In an Intranet, you want all of your browsers to be able to handle frames, but since that isn't always possible, you would want to add a NOFRAMES section to your frameset. This would go in the body of the document but not in the frameset:

<NOFRAME>
This page is designed for use for frames browsers.
Since you don't have a frames browser you may want to 
jump to <A href="page.html"the first page in this document"</a>
to get started.
</NOFRAME>

Now in the index.html page, add hrefs for each entry. Update the entries in the page frame, so you can set a base tag equal to page:

<html>
<body>
<base target="page">
<ul>
<li><a href="page1.html">Page1 </a></li>
<li><a href="page2.html">Page2 </a></li>
<li><a href="page3.html">Page3 </a></li>
<li><a href="page4.html">Page4 </a></li>
</ul>
</body>
</html>

This sets the base to be page. This tells any links in this frame to display in the page frame. The next lines simply set up an unordered list of pages that the user can jump to. These lines can be any valid HTML. As long as the href doesn't have a target set, it will show up in the page frame.

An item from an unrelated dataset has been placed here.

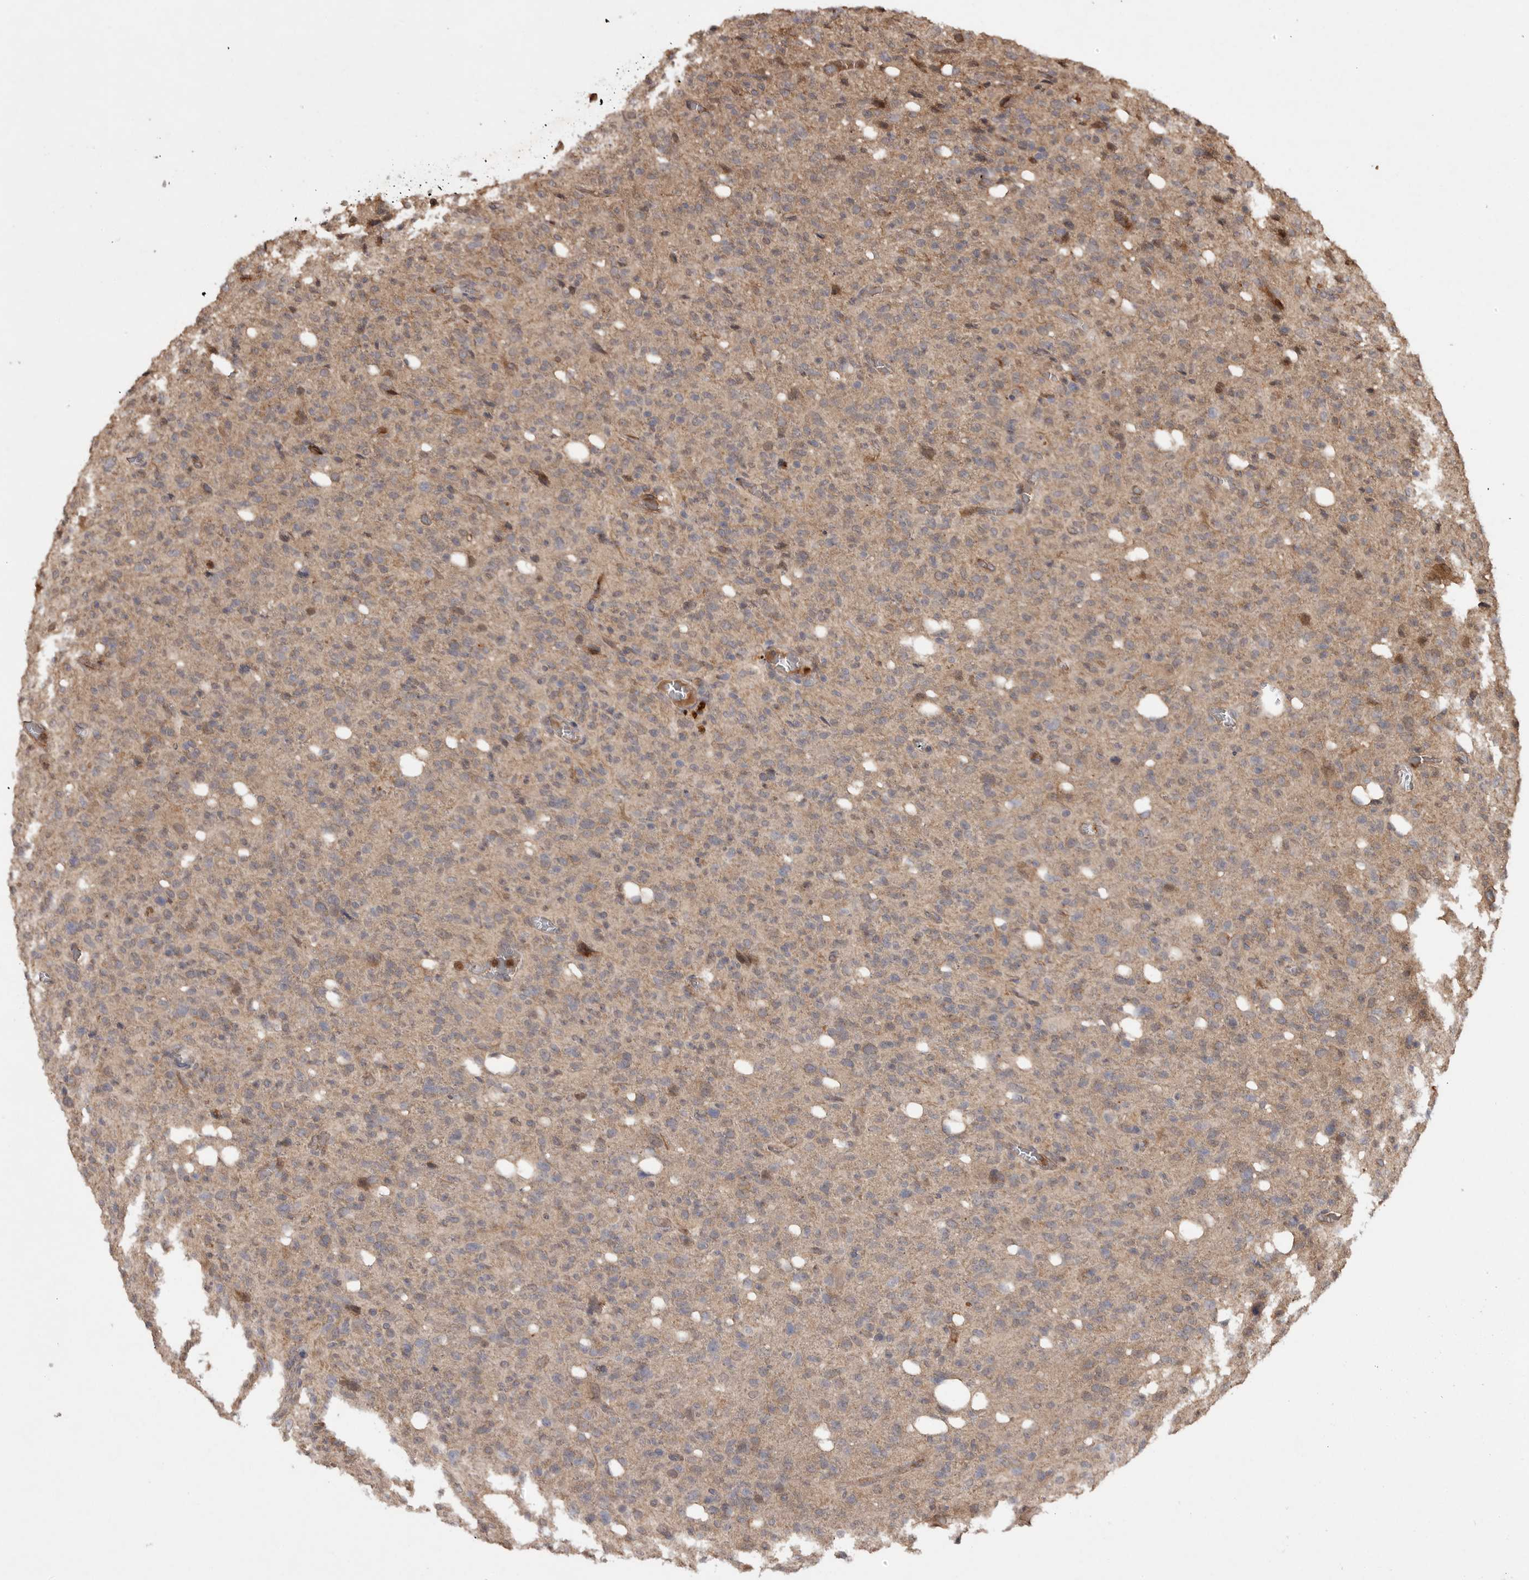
{"staining": {"intensity": "weak", "quantity": "<25%", "location": "cytoplasmic/membranous"}, "tissue": "glioma", "cell_type": "Tumor cells", "image_type": "cancer", "snomed": [{"axis": "morphology", "description": "Glioma, malignant, High grade"}, {"axis": "topography", "description": "Brain"}], "caption": "Glioma was stained to show a protein in brown. There is no significant staining in tumor cells.", "gene": "VN1R4", "patient": {"sex": "female", "age": 57}}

All the page*.html documents are valid HTML. They don't have anything special with them, though it might be desirable to include a NOFRAMES section. This might have links to go back a page, forward a page, and back to the index. This would make it easier for people who don't have frames-capable browsers.

Figure 9.7 shows the frames example in the Netscape browser.

Figure 9.7: The frames example.

Using HTML to display information makes alot of sense and with newer features being added such as tables and frames there is almost nothing that can't be displayed.